### Problem description:
Transcribe the lines below exactly. No image belongs in the transcription.
===
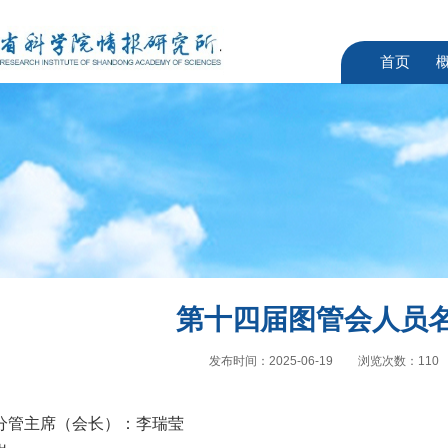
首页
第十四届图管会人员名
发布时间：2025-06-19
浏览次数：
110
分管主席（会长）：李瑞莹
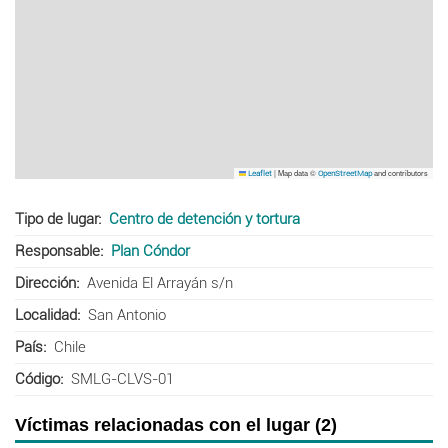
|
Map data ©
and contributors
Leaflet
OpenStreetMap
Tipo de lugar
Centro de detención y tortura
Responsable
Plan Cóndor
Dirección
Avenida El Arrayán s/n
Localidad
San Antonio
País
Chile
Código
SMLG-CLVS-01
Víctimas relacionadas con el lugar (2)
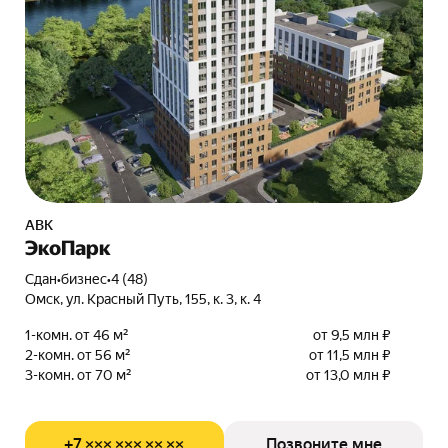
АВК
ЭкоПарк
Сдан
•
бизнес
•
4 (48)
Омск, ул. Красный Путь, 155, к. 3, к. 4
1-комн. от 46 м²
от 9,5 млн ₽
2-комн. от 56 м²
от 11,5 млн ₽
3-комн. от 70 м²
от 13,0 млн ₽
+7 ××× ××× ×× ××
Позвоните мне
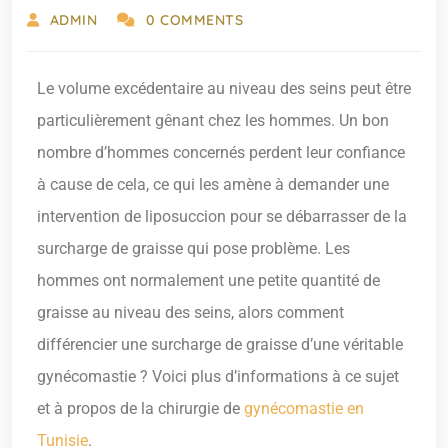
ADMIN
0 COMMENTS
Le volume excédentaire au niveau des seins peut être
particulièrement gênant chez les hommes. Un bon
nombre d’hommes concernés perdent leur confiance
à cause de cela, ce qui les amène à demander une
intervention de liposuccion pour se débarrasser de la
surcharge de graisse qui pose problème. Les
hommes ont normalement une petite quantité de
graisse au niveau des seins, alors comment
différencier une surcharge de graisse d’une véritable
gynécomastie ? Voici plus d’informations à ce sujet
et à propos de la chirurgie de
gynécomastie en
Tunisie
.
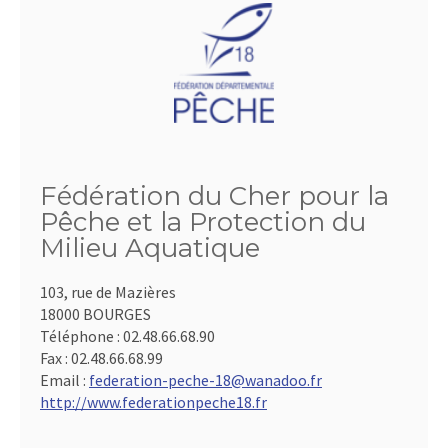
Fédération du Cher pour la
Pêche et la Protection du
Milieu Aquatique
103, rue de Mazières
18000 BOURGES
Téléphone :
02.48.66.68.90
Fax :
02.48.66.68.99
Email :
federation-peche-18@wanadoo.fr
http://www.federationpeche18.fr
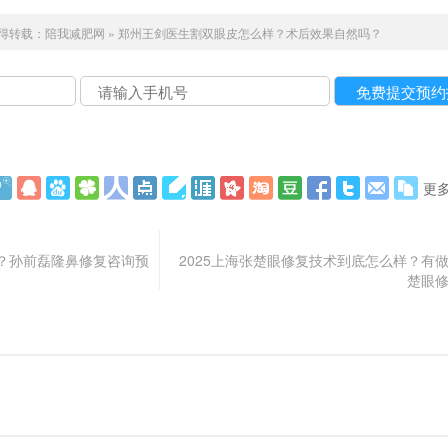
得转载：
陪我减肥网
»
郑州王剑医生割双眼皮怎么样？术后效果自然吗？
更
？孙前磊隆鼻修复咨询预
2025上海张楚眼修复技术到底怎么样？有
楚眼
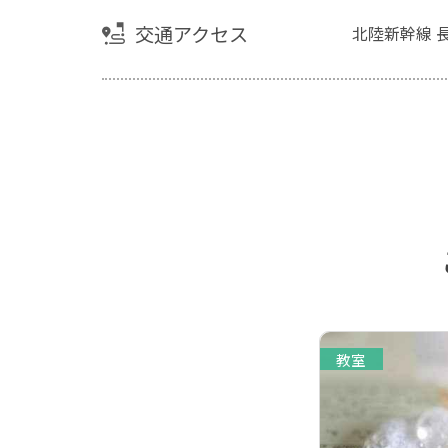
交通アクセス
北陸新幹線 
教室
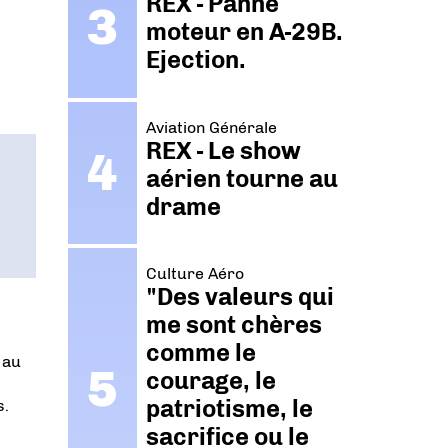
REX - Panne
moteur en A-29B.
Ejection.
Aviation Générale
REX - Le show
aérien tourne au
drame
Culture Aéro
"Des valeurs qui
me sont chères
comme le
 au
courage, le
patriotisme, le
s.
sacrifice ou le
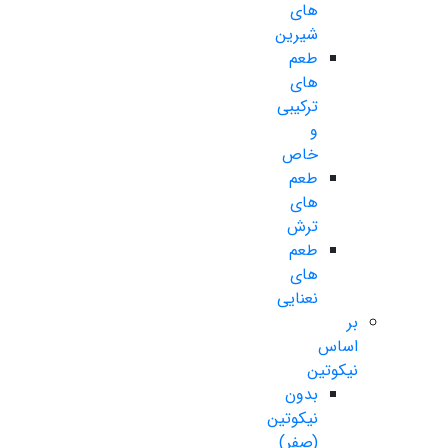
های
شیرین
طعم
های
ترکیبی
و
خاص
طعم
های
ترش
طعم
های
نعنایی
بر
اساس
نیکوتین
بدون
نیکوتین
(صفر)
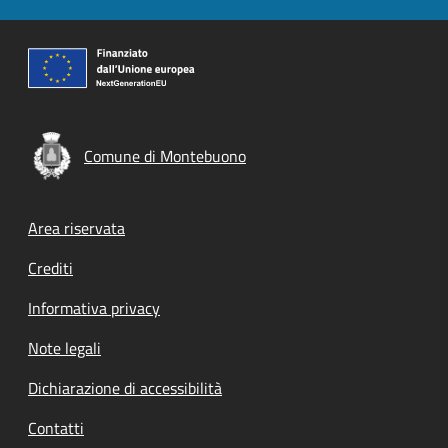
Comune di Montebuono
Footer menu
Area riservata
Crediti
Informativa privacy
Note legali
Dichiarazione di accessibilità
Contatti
===
### Written reply:
首页
第十四届图管会人员名
发布时间：2025-06-19
浏览次数：
110
分管主席（会长）：李瑞莹
|
Map data ©
and contributors
Leaflet
OpenStreetMap
Tipo de lugar
Centro de detención y tortura
Responsable
Plan Cóndor
Dirección
Avenida El Arrayán s/n
Localidad
San Antonio
País
Chile
Código
SMLG-CLVS-01
Víctimas relacionadas con el lugar (2)
АВК
ЭкоПарк
Сдан
•
бизнес
•
4 (48)
Омск, ул. Красный Путь, 155, к. 3, к. 4
1-комн. от 46 м²
от 9,5 млн ₽
2-комн. от 56 м²
от 11,5 млн ₽
3-комн. от 70 м²
от 13,0 млн ₽
+7 ××× ××× ×× ××
Позвоните мне
ADMIN
0 COMMENTS
Le volume excédentaire au niveau des seins peut être
particulièrement gênant chez les hommes. Un bon
nombre d’hommes concernés perdent leur confiance
à cause de cela, ce qui les amène à demander une
intervention de liposuccion pour se débarrasser de la
surcharge de graisse qui pose problème. Les
hommes ont normalement une petite quantité de
graisse au niveau des seins, alors comment
différencier une surcharge de graisse d’une véritable
gynécomastie ? Voici plus d’informations à ce sujet
et à propos de la chirurgie de
gynécomastie en
Tunisie
.
Fédération du Cher pour la
Pêche et la Protection du
Milieu Aquatique
103, rue de Mazières
18000 BOURGES
Téléphone :
02.48.66.68.90
Fax :
02.48.66.68.99
Email :
federation-peche-18@wanadoo.fr
http://www.federationpeche18.fr
得转载：
陪我减肥网
»
郑州王剑医生割双眼皮怎么样？术后效果自然吗？
更
？孙前磊隆鼻修复咨询预
2025上海张楚眼修复技术到底怎么样？有
楚眼
交通アクセス
北陸新幹線 
教室
REX - Panne
moteur en A-29B.
Ejection.
Aviation Générale
REX - Le show
aérien tourne au
drame
Culture Aéro
"Des valeurs qui
me sont chères
comme le
 au
courage, le
patriotisme, le
s.
sacrifice ou le
های
شیرین
طعم
های
ترکیبی
و
خاص
طعم
های
ترش
طعم
های
نعنایی
بر
اساس
نیکوتین
بدون
نیکوتین
(صفر)
Comune di Montebuono
Footer menu
Area riservata
Crediti
Informativa privacy
Note legali
Dichiarazione di accessibilità
Contatti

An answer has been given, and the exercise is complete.